Il argue que certains faits sont anciens.
Il souligne qu’il justifie avoir subi un préjudice important.
— :-:-:-
La clôture de l’instruction a été prononcée par ordonnance en date
du 5 décembre 2020.
— :-:-:-
Pour un plus ample exposé des faits et de la procédure, ainsi que des prétentions et moyens des parties, il convient de se référer aux dernières écritures des parties.
MOTIFS DE LA DÉCISION
Sur le licenciement
Tout licenciement doit être fondé sur une cause à la fois réelle et sérieuse.
Aux termes de l’article L. 1232-6 du code du travail, l’employeur est tenu d’énoncer dans la lettre de licenciement, le ou les motifs du licenciement. La lettre de licenciement fixe les limites du litige. Il
ressort de ces termes que l’employeur retient la qualification de faute grave comme motif de licenciement du salarié.

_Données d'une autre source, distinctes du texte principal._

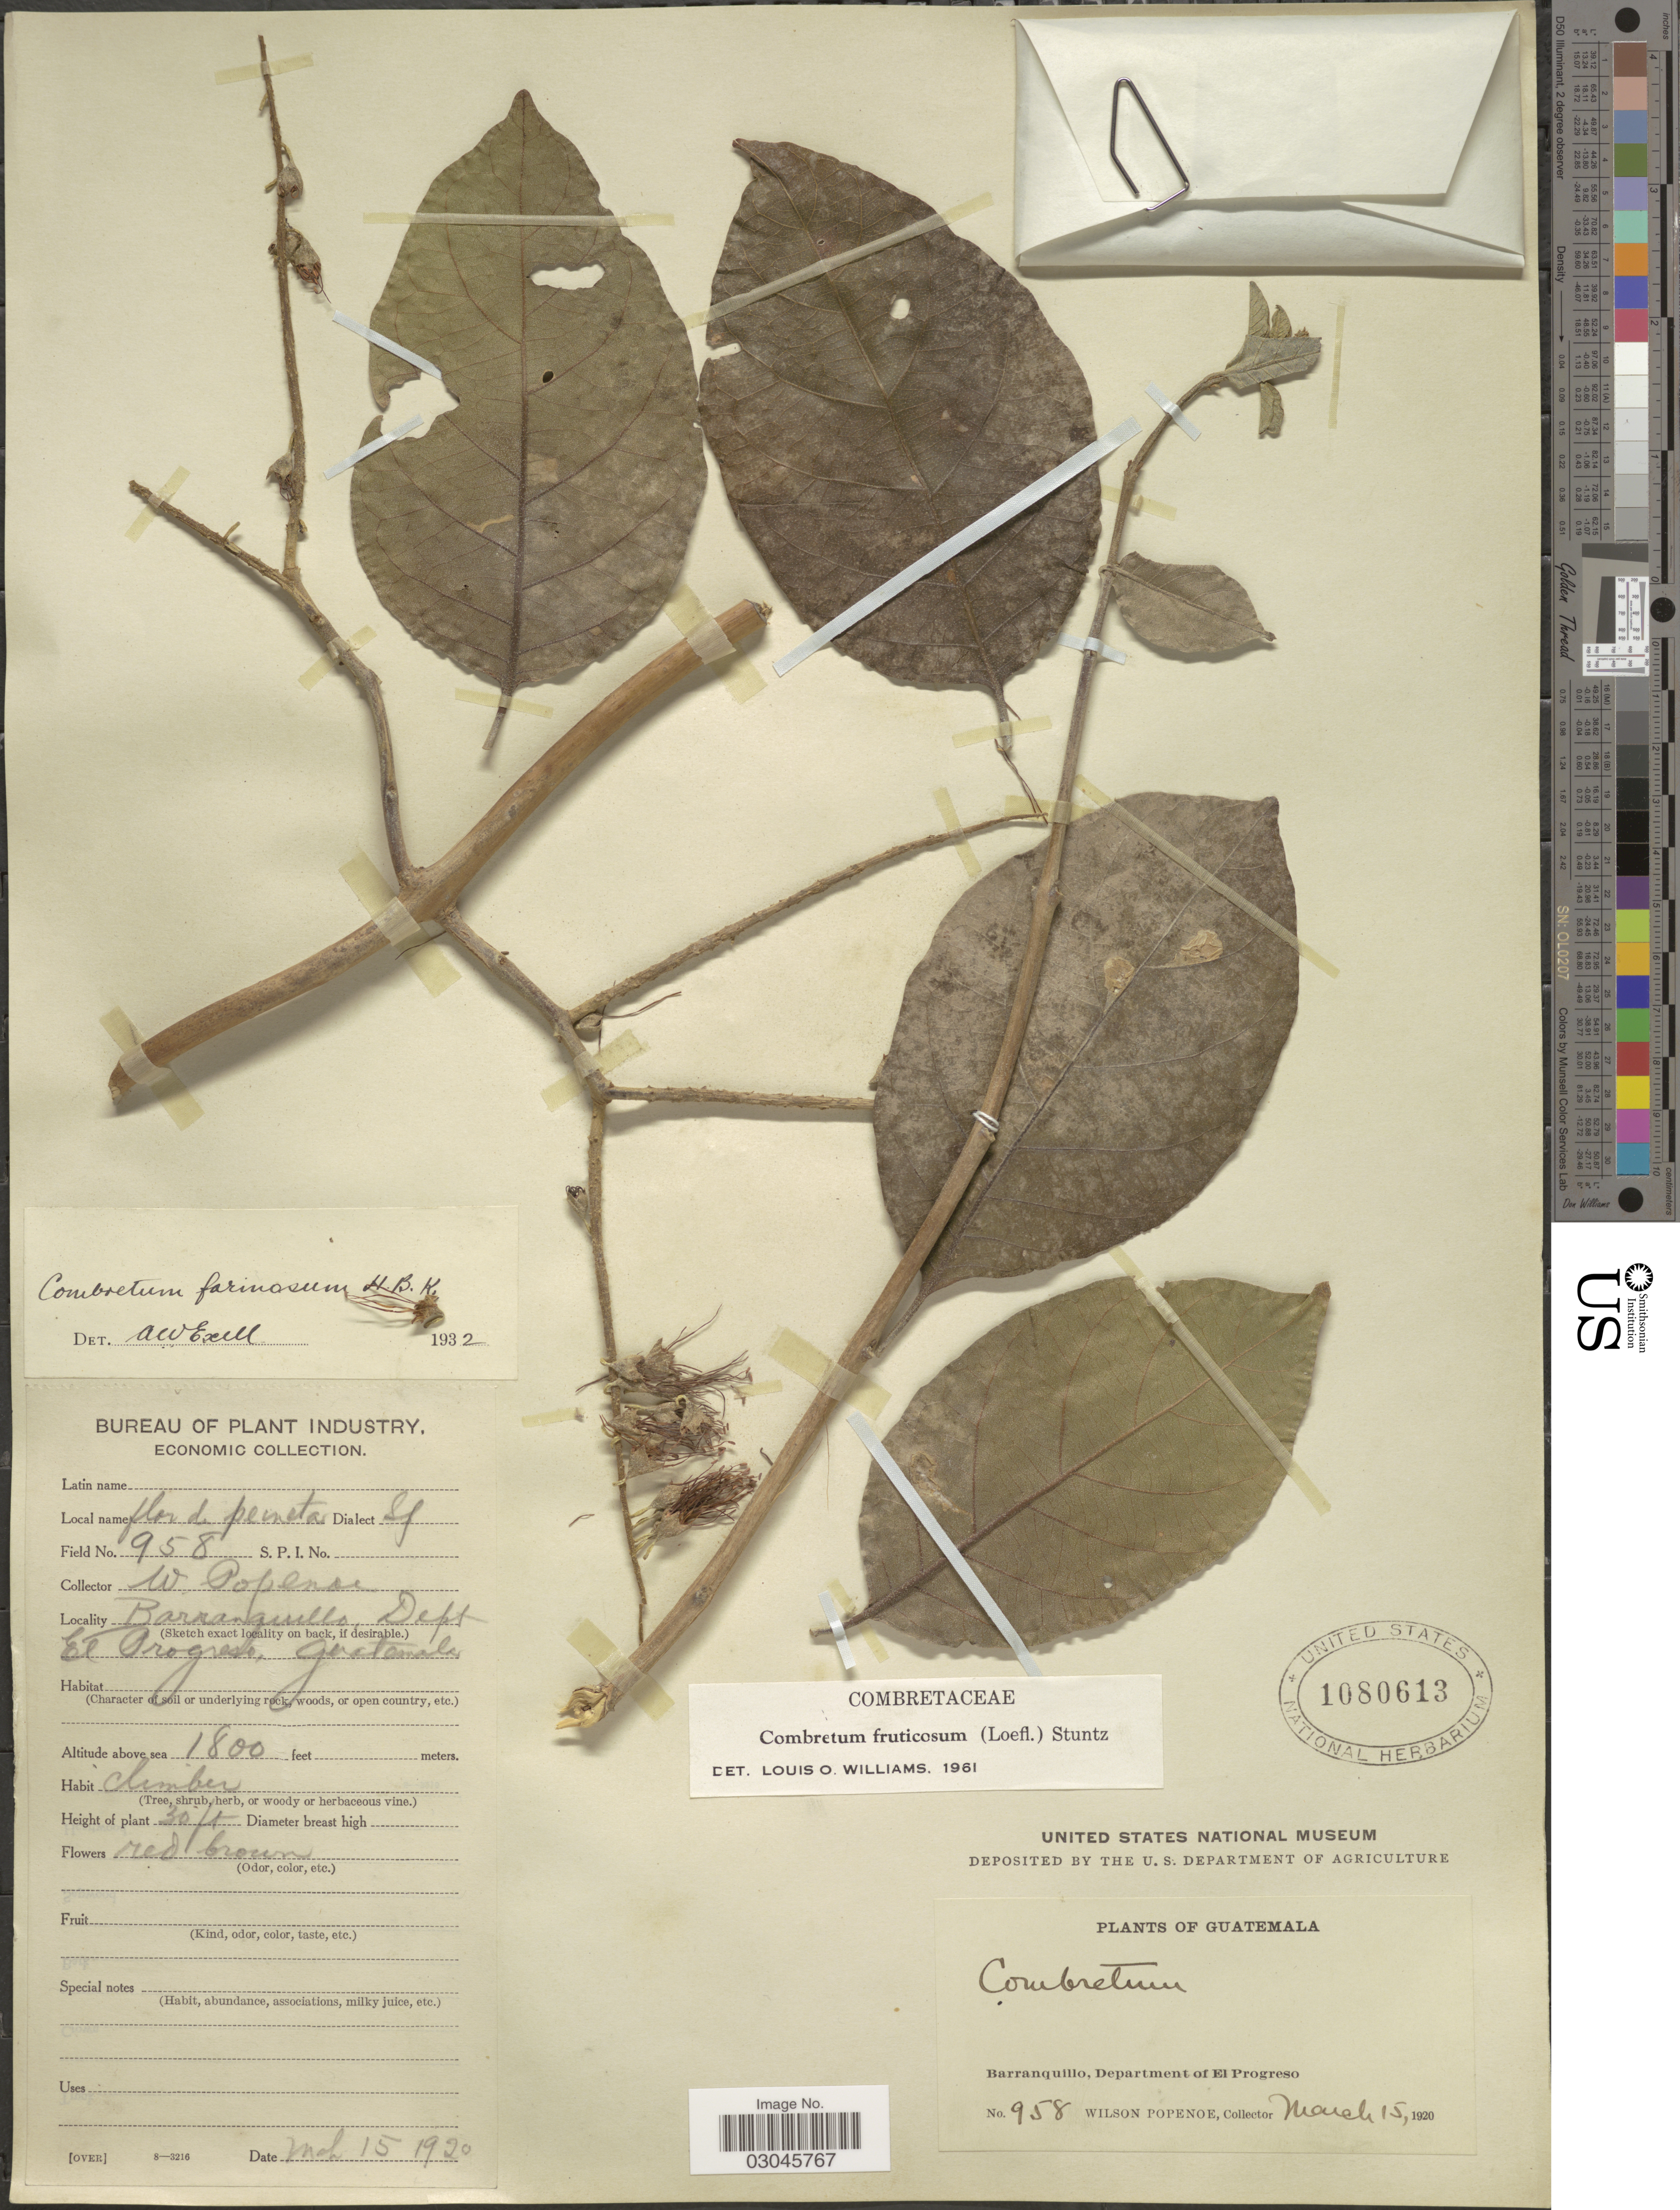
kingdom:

La faute grave est celle qui résulte d’un fait ou d’un ensemble de faits imputables au salarié qui constitue une violation des obligations découlant du contrat de travail ou des relations de travail d’une importante telle qu’elle rend impossible le maintien du salarié dans l’entreprise. La charge de la preuve de la gravité de la faute incombe à l’employeur. Le juge doit tenir compte des éléments qui lui sont alors soumis pour apprécier la gravité de la faute soutenue. En cas de doute, celui-ci profite au salarié.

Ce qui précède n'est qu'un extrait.